PostPosted: Tue Jan 19, 2010 4:09 am
by gobriango
I love these threads...you would be shocked what you can learn from trying to figure this stuff out.
I think it looks stupid though. Like someone said, leave the $1.50 worth of webbing behind.

PostPosted: Tue Jan 19, 2010 4:44 am
by Sam Page
So is that the infamous abalakov anchor? Mick Fowler mentions rapping off many of them on his descent of Tawoche. He also mentions employing prussiks.

It took me a minute to figure the picture out, but I think I get it. If you only want to leave a sling and a biner AND your sling is sewn, then this is a solution. If your sling is not sewn, then a normal V-thread will do. But which is better?

How hard does one have to yank on the rope, once pulled through the biner, to get it through the sling? Is that where prussiks come into play?

PostPosted: Tue Jan 19, 2010 4:53 am
by Alasdair
It really makes no sense to me at all. I dont see how you would retreive any of the gear. If you are rapping then put the rope directly though the webbing and go. This looks like a good way to get a rope stuck or loose a perfectly good biener.

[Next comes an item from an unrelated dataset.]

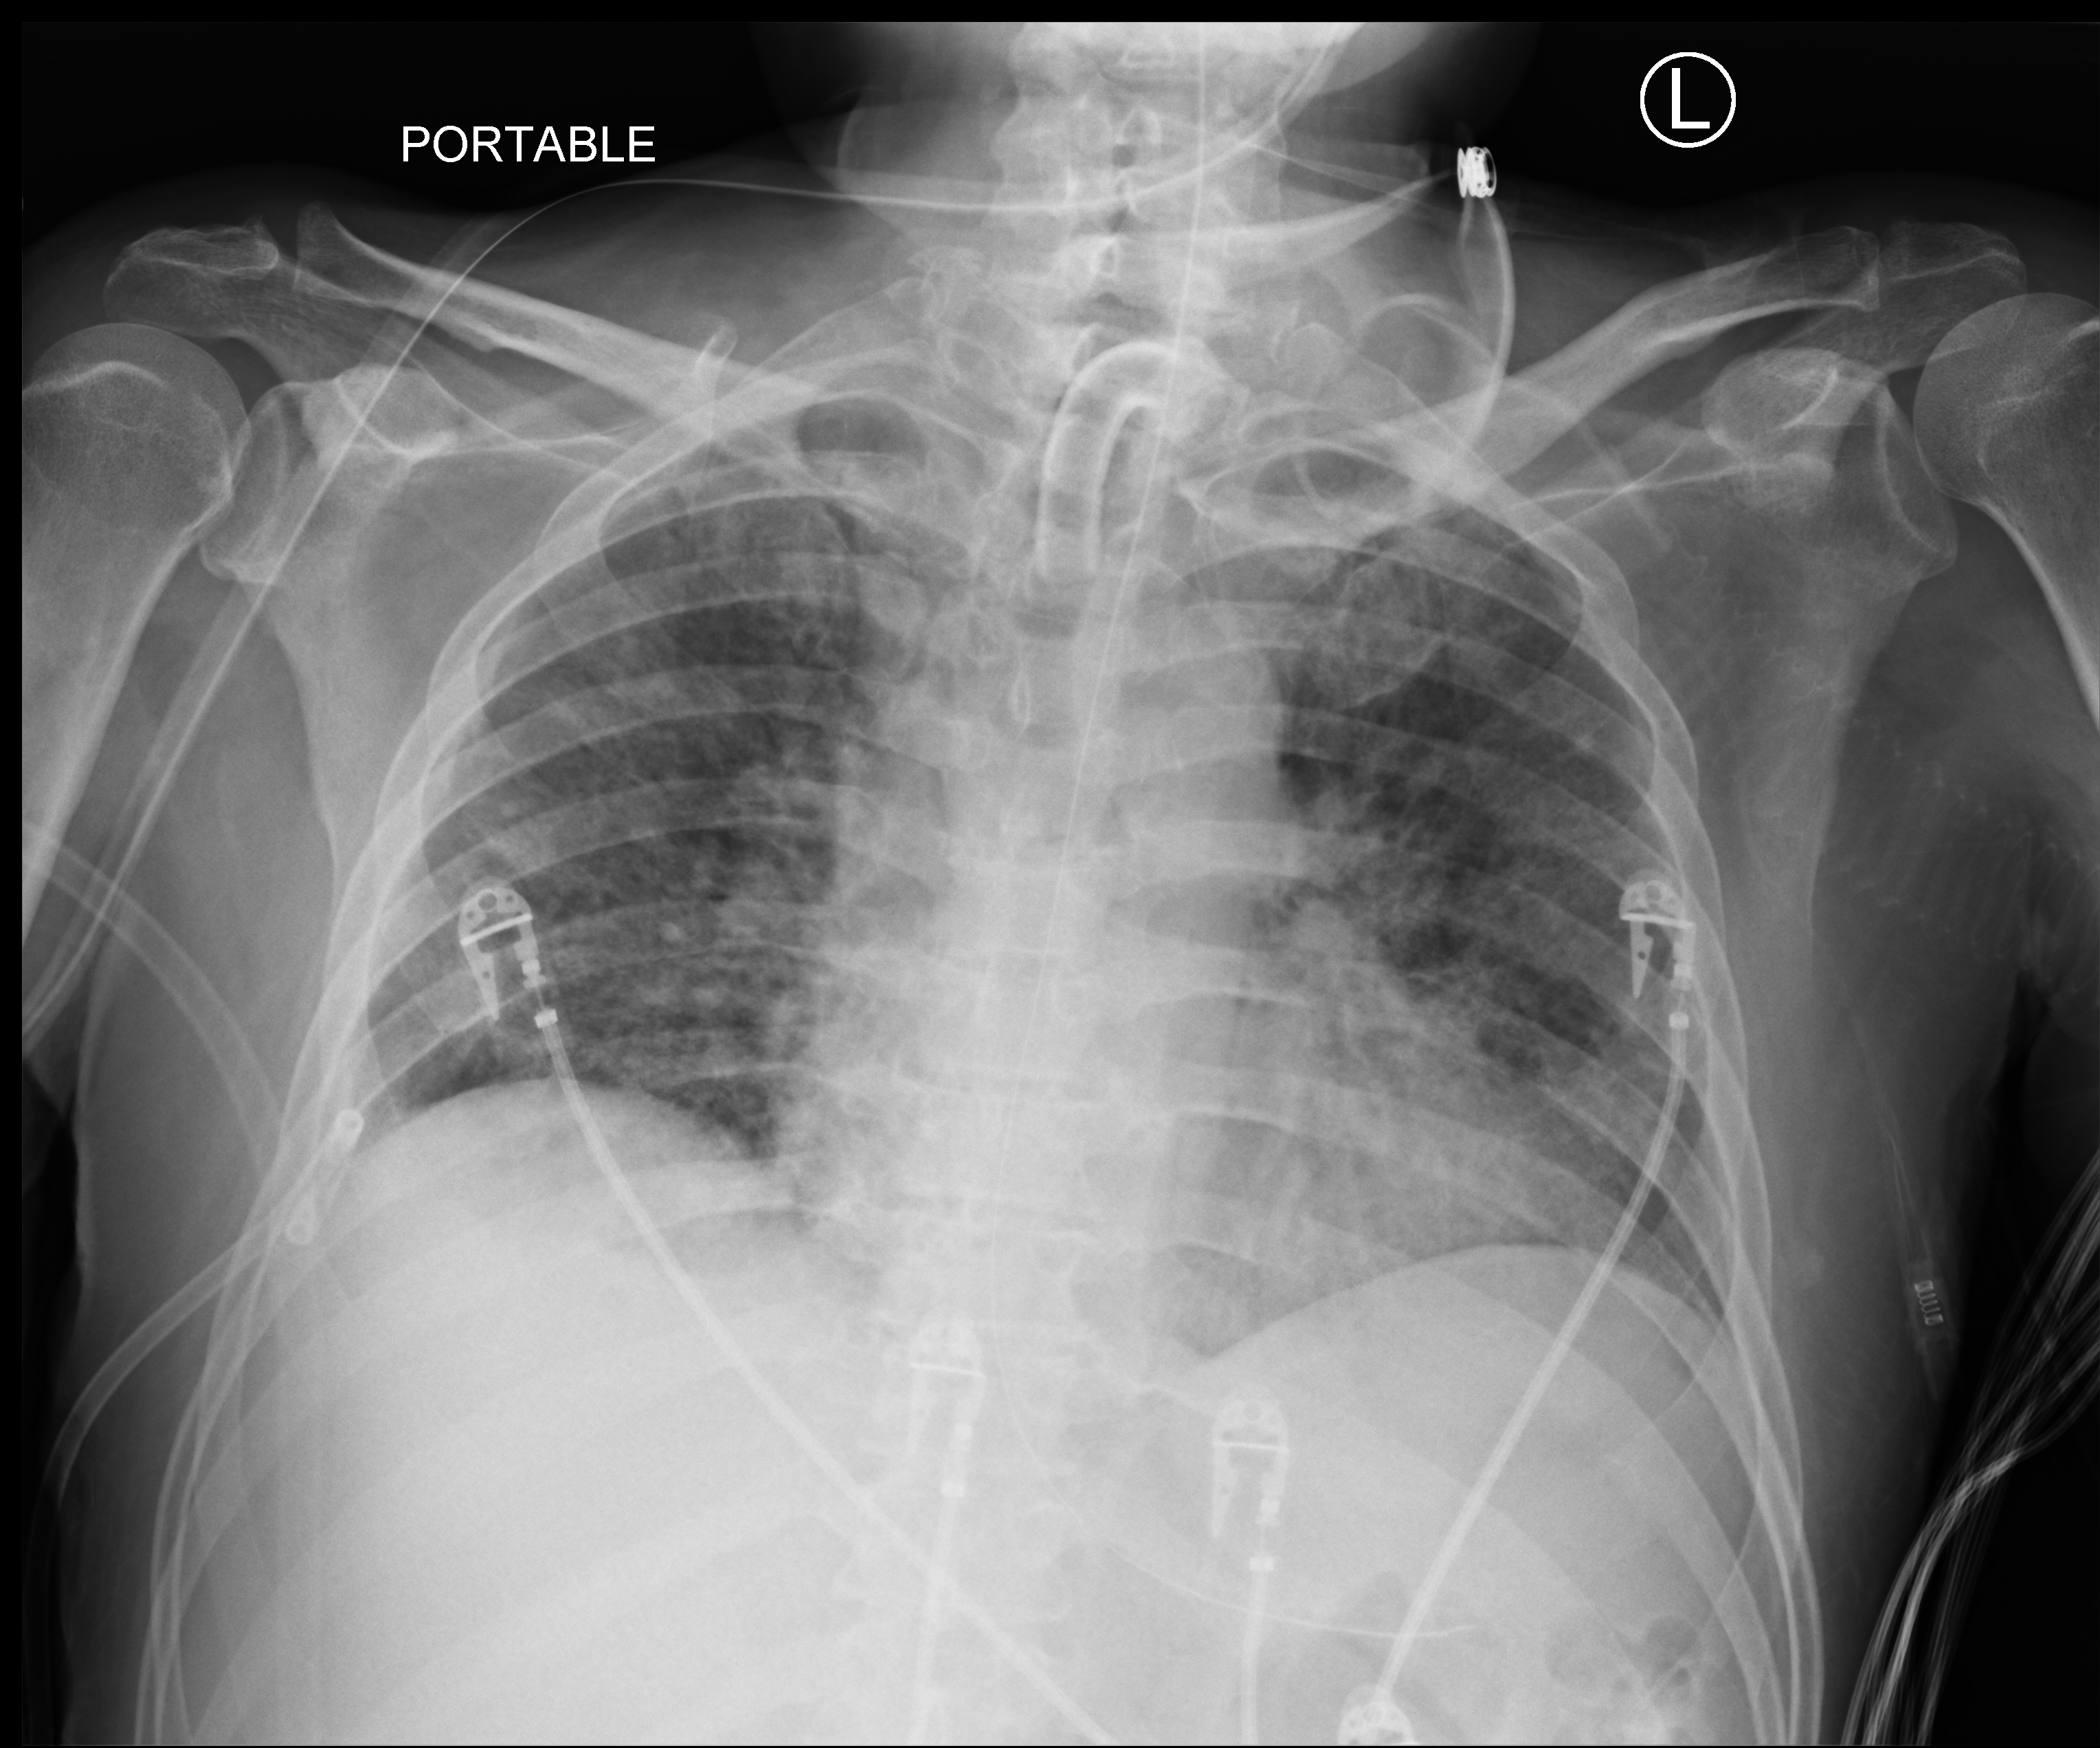
Portable chest radiograph. Patient hospitalised with COVID-19; male, aged 18–59 years.
From the hospital-stay record, not from the radiograph (when in the stay this image was taken is not recorded):
- diabetes (admission record): no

PostPosted: Tue Jan 19, 2010 5:07 am
by kiwiw
you pull the rope, as you pull, that loop threaded through the sling pulls through, the sewn sling slides through the abaklov, and it all comes down, only the hole in the ice remains.
understand?

PostPosted: Tue Jan 19, 2010 5:55 am
by Alasdair
kiwiw wrote:you pull the rope, as you pull, that loop threaded through the sling pulls through, the sewn sling slides through the abaklov, and it all comes down, only the hole in the ice remains.
understand?

That makes sense. Yea Id use it if I was desperate. Actually looks like a good trick to know, but fancy retrieve everything tricks have a habit of killing people i can think of at least one well know accident.

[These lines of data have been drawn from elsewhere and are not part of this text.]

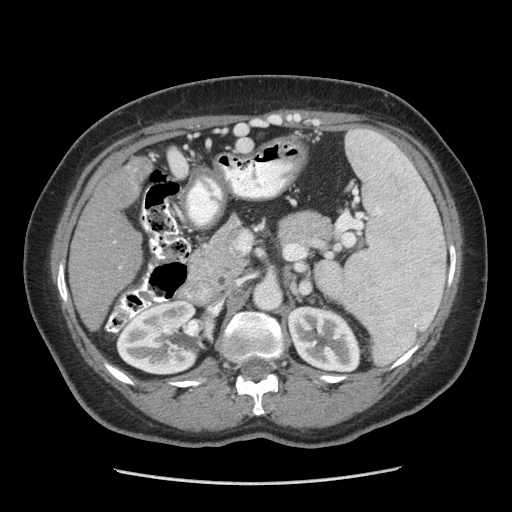
Contrast-enhanced abdominal CT (liver protocol), one axial slice. Slice 139 of 185 in the series (ordered by position). Soft-tissue window (W 400 / L 40 HU). 2.5 mm slice thickness. 512 × 512 image matrix. From the clinical record (not read from this slice): diagnosis: hepatocellular carcinoma (patient treated with transarterial chemoembolisation; whether this scan precedes or follows treatment is not stated here); TNM stage (as recorded): Stage-I.
Structures marked on this image (semi-automatically segmented with operator editing):
- liver parenchyma outside the tumour (the mass and vessels are separate outlines, so this box may not span the whole liver): bounding box (x1, y1, x2, y2) in pixels: (68, 152, 156, 330)
- mass: (90, 158, 151, 217)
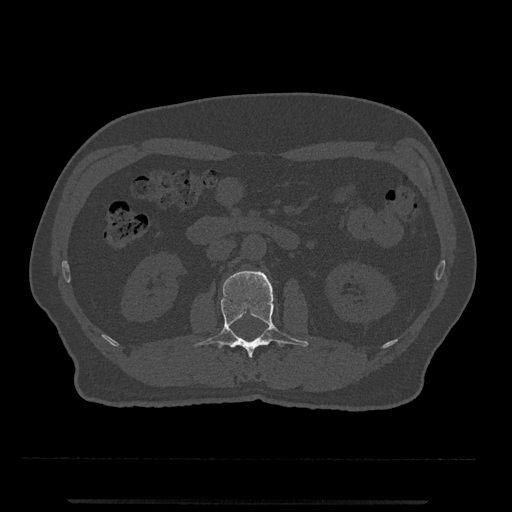
CT including the spine, one axial slice; slice 268 of 797 in the series (ordered by position); reconstruction kernel Br40s/3; 120 kVp; bone window (W 1800 / L 400 HU); 0.5 mm slice thickness; 512 × 512 image matrix, field of view 419 × 419 mm. Male patient, age 63 years. From the clinical record (not read from this slice): primary cancer: prostate.
Annotated regions visible in this slice (semi-automatically segmented with operator editing):
- L2 vertebra: box from (x=194, y=270) to (x=309, y=358) px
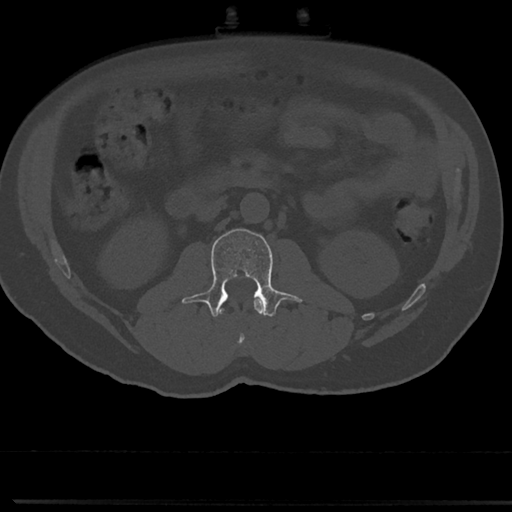
CT including the spine, one axial slice; slice 26 of 817 in the series (ordered by position); reconstruction kernel Br40s/3; bone window (W 1800 / L 400 HU); 0.5 mm slice thickness; 512 × 512 image matrix, field of view 355 × 355 mm. Male patient, age 61 years. Case-level facts recorded for this patient, not image findings: primary cancer: prostate.
Outlined on this slice (semi-automatic segmentation, software-assisted and operator-edited):
- L1 vertebra: bounding box [x1, y1, x2, y2] px = [219, 298, 263, 349]
- L2 vertebra: [191, 228, 300, 318]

PostPosted: Tue Jan 19, 2010 6:16 am
by climbncookie
There was no original discussion, the picture was posted on neice.com

After pointing out the gate is facing the wrong direction and unlocked and the v-thread is very shallow. I don't think I'd trust this person's ingenuity. It is an interesting way to get all the gear back though.

PostPosted: Tue Jan 19, 2010 6:43 am
by Sam Page
kiwiw wrote:you pull the rope, as you pull, that loop threaded through the sling pulls through, the sewn sling slides through the abaklov, and it all comes down, only the hole in the ice remains.
understand?


Got it. Very ingenious.

PostPosted: Tue Jan 19, 2010 6:44 am
by Sam Page
kiwiw wrote:nifty, I'd go second...


-1. I'd rather go first with a back-up anchor.

PostPosted: Tue Jan 19, 2010 6:56 am
by Day Hiker
climbncookie wrote:After pointing out the gate is facing the wrong direction and unlocked and the v-thread is very shallow. I don't think I'd trust this person's ingenuity.


Agreed on the unlocked biner and shallow Abalakov. But it looks to me like the sling could have done a third of a twist since it was setup, maybe due to how the rope was positioned or twisted. So maybe it was initially setup with the gate facing up.